No tenía sueño, casi nunca dormía bien de hecho, así que como era mi costumbre, vería videos de atletismo... carreras —irónico para mí, quien no podía moverse de una estúpida silla de ruedas, ¿verdad?—.

"El corredor número 68 va en tercer lugar, al parecer quiere tomar la delantera, el 45 trata de rebasarlo, el 13 toma impulso dejando al 68 en cuarto lugar, no, ya va por el tercero de nuevo, segundo, está luchando con el 26 por el primer lugar, toma aire, al parecer dará todas sus fuerzas, sus piernas dan largas zancadas, faltan 7,5 metros para la meta, el 68 toma la delantera, continúa corriendo... el 68 cruza la meta en primer lugar..."

Al ver eso siempre lloraba, me sentía impotente porque yo nunca iba a volver a correr, estar en una silla de ruedas sin duda alguna fue lo peor que pudo pasar en mi vida.

Mi destino consiste en maldecirme como "discapacitado". Lindo y dulce destino nótese el sarcasmo .

Al buscar algo con qué limpiar mi nariz, pasé por el frente de la puerta de madera del armario, que tenía un pequeño espejo, en donde a pesar de la escasa iluminación, pude verme.
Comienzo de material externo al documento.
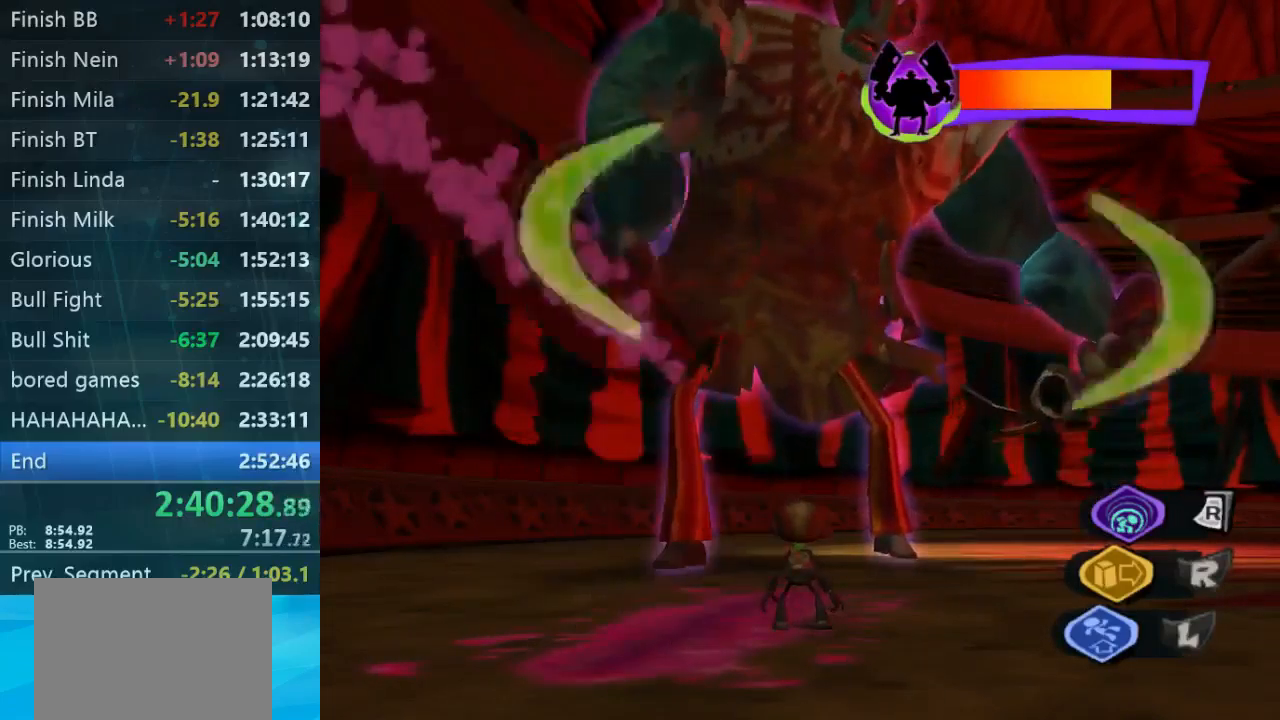
{"buttons": ["L2"], "left_stick": "center", "button_events": [[67, "L2", "down"], [167, "L2", "up"], [400, "L2", "down"]]}
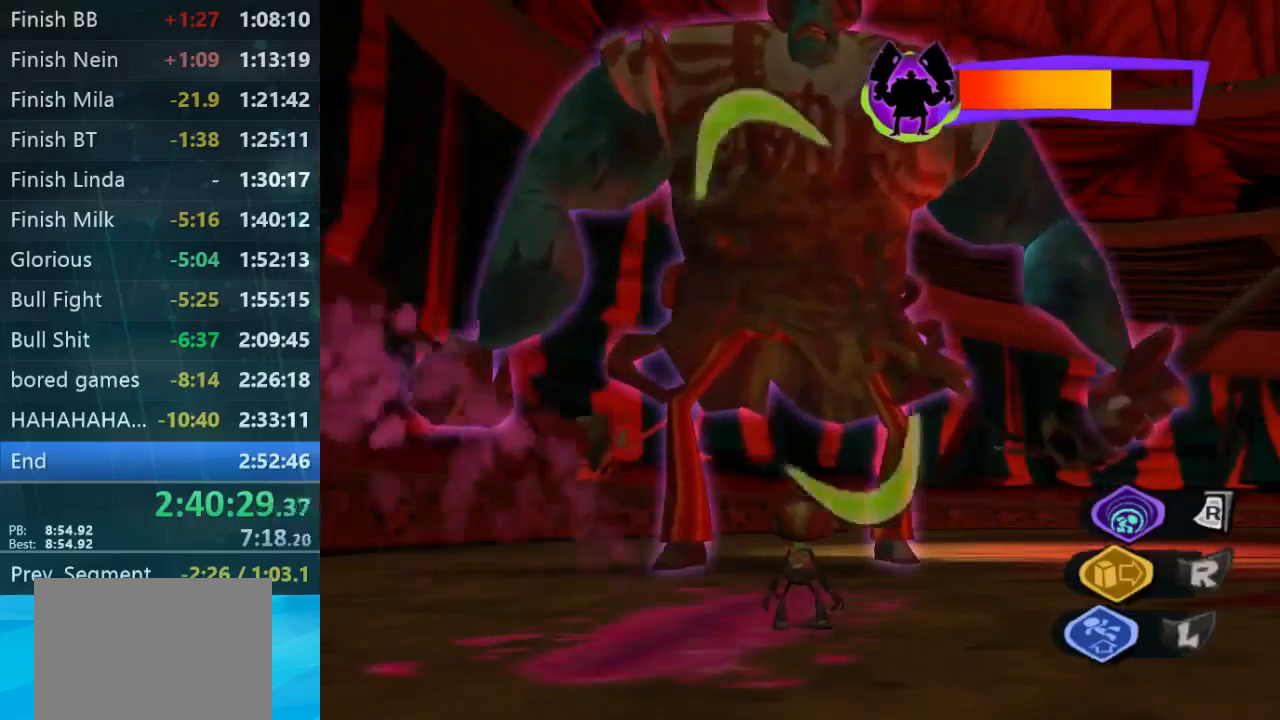
{"buttons": ["L2"], "left_stick": "center", "button_events": [[133, "L2", "up"], [200, "L2", "down"], [400, "L2", "up"], [500, "L2", "down"]]}
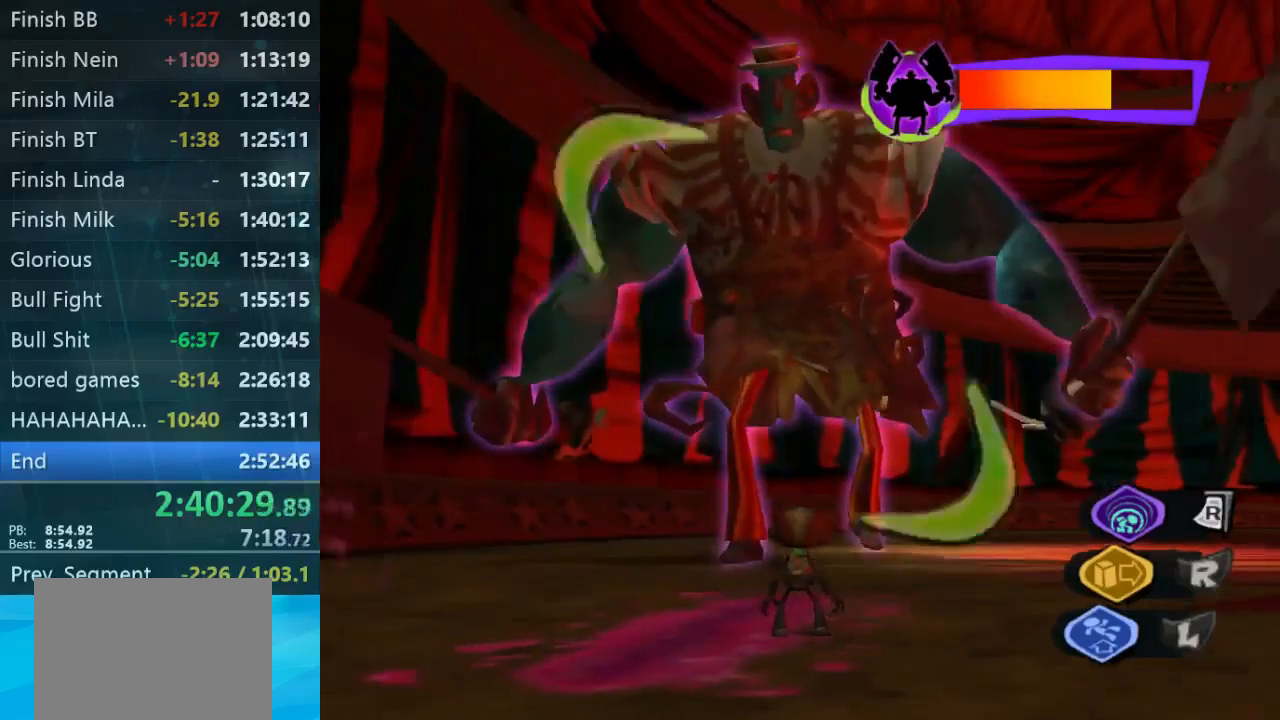
{"buttons": ["L2"], "left_stick": "down-right", "button_events": [[67, "L2", "up"], [133, "L2", "down"], [200, "L2", "up"], [300, "L2", "down"]]}
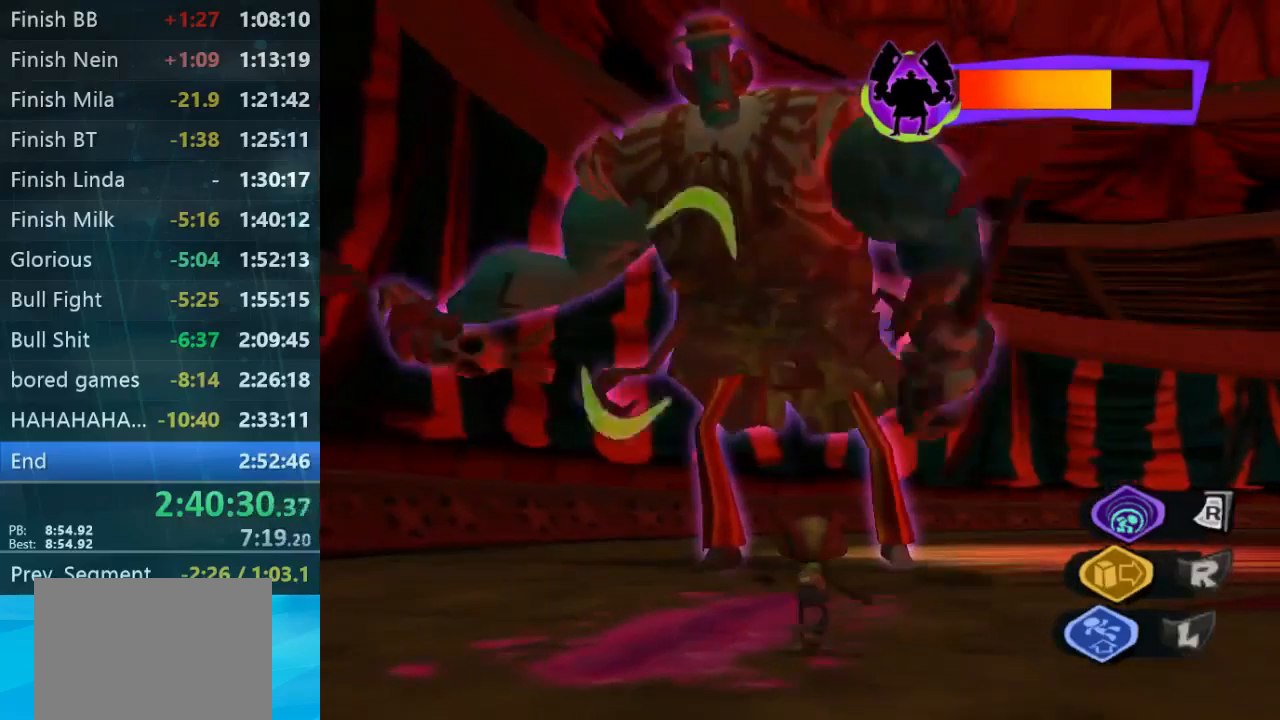
{"buttons": ["L2"], "left_stick": "center", "button_events": []}
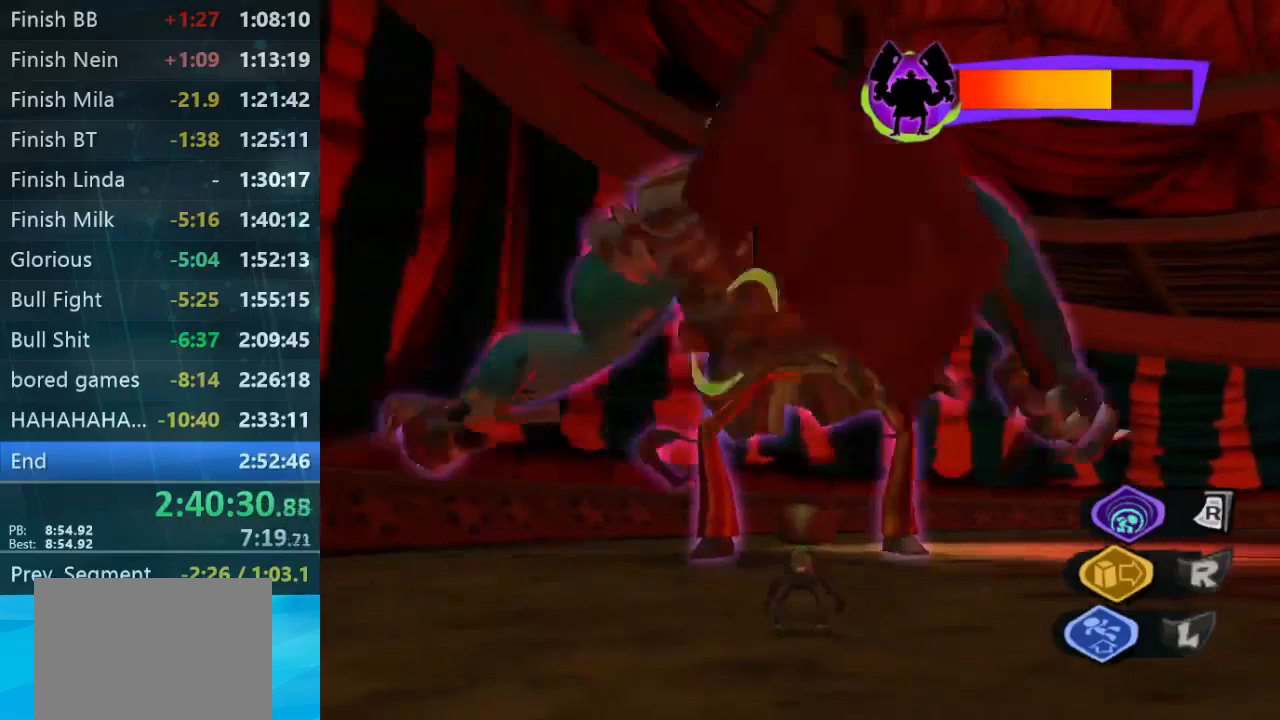
{"buttons": ["L2"], "left_stick": "center", "button_events": [[67, "R2", "down"], [233, "R2", "up"]]}
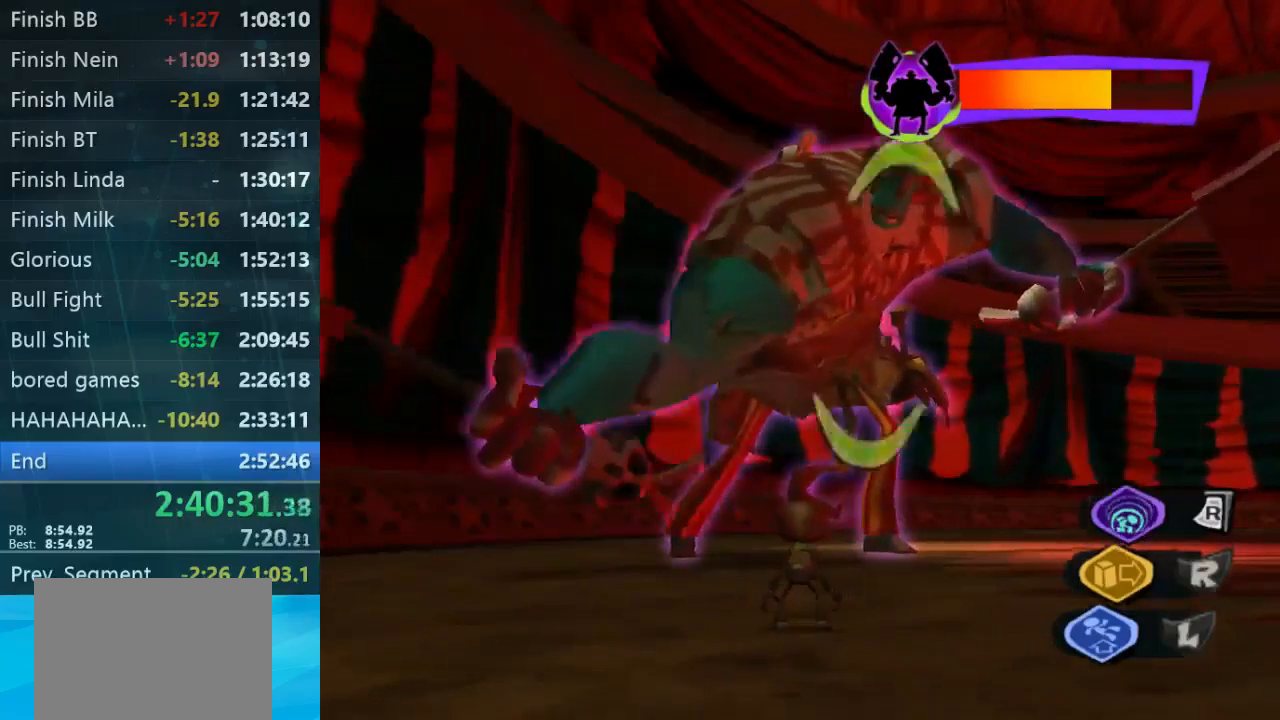
{"buttons": [], "left_stick": "center", "button_events": [[100, "L2", "up"], [267, "L2", "down"], [367, "L2", "up"]]}
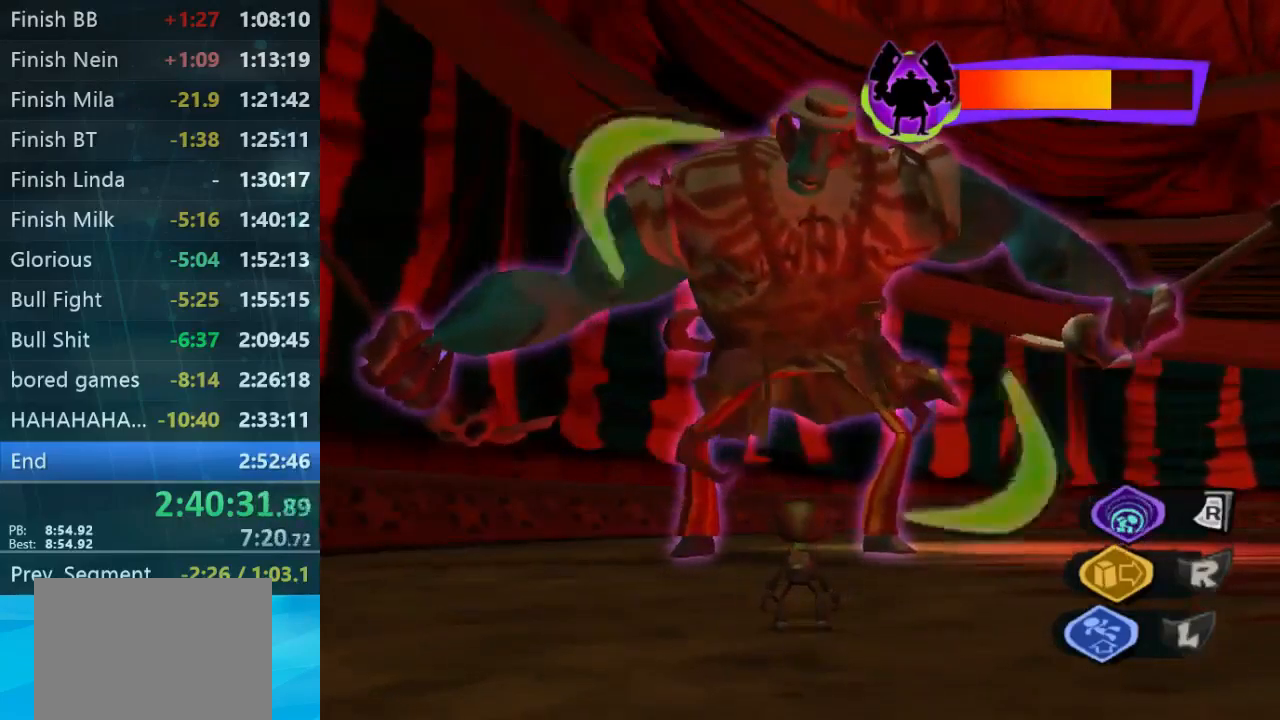
{"buttons": [], "left_stick": "center", "button_events": [[300, "L2", "down"], [533, "L2", "up"]]}
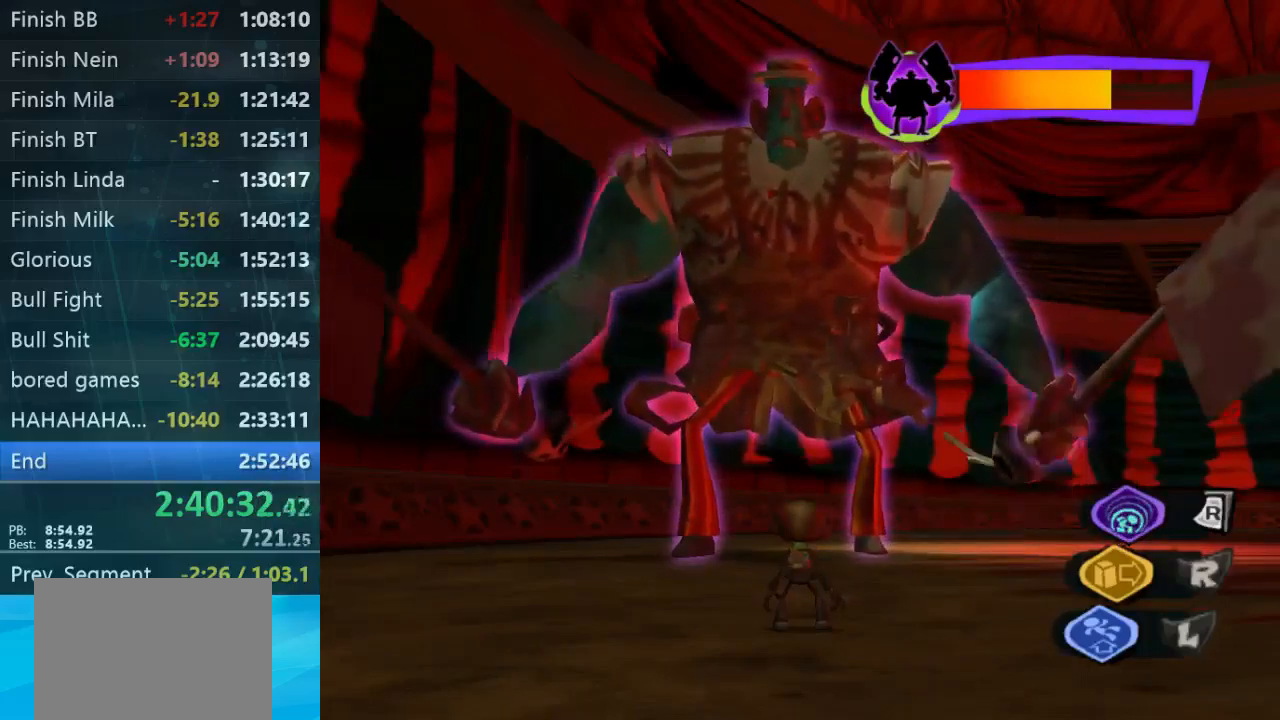
{"buttons": ["L2"], "left_stick": "center", "button_events": [[67, "L2", "down"], [167, "L2", "up"], [233, "L2", "down"], [300, "L2", "up"], [367, "L2", "down"], [433, "L2", "up"], [500, "L2", "down"]]}
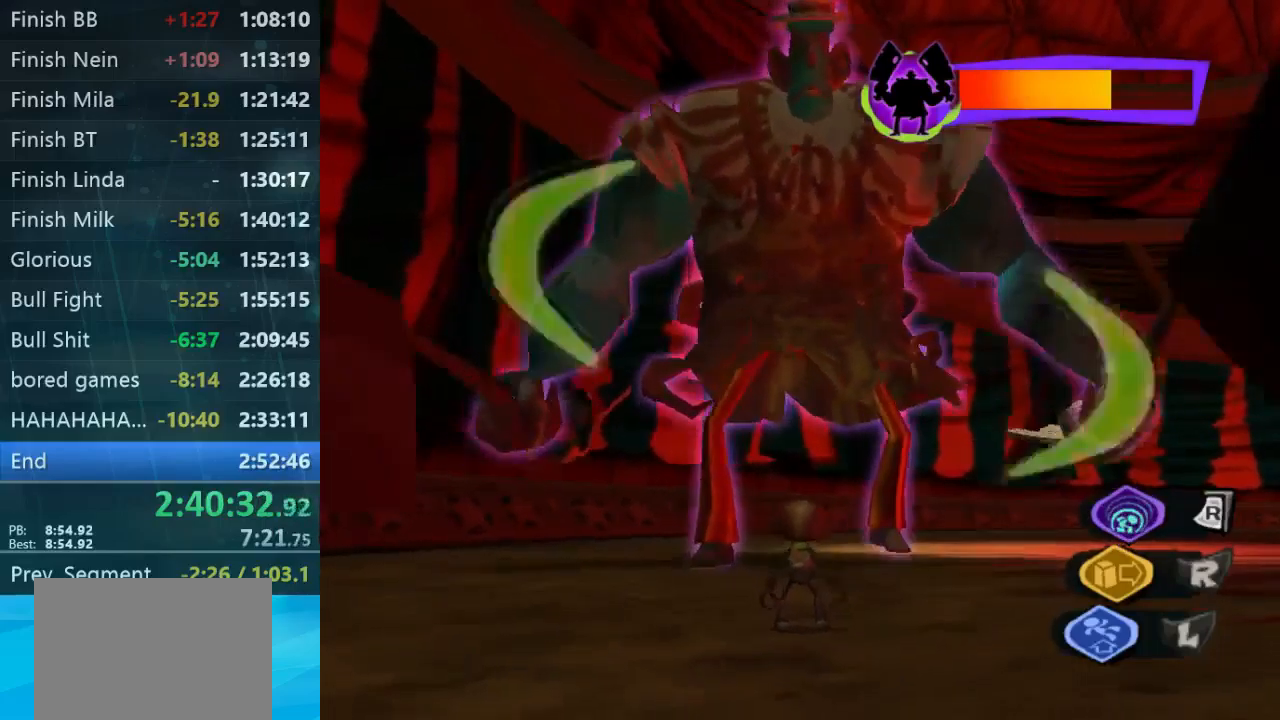
{"buttons": ["L2"], "left_stick": "up-right", "button_events": []}
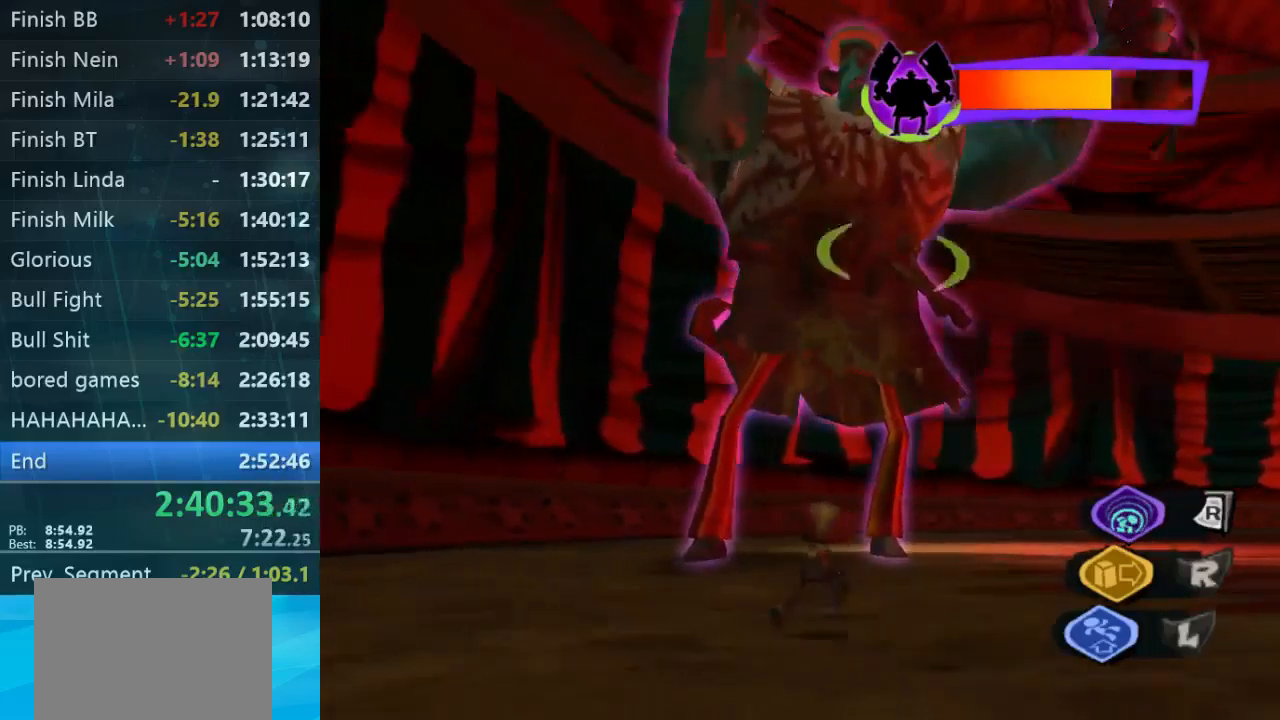
{"buttons": ["L2", "R2"], "left_stick": "center", "button_events": [[500, "R2", "down"]]}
Tan terrible como siempre. Pensé, al ver las enormes y oscurecidas ojeras bajo mis cuencas, unas cuencas portadoras de globos oculares de brillo apagado, cuyas escleróticas se hallaban —por el llanto— enrojecidas, por eso, agradecía que mi descuidado cabello se encargara de cubrir uno de esos castaños orbes, la piel, fatal... tan pálido y muerto... llorando aún peor, la ridiculez ascendía, qué horror. Y es que ninguna parte de mi anatomía era buena, mis piernas también eran ridículas, no porque no tuviera o porque fueran tan flacas como un palillo, como las que podrías encontrar en los más comunes casos de paraplejía, sino porque no servían, no iban a servir jamás, ni aunque con el alma lo desease.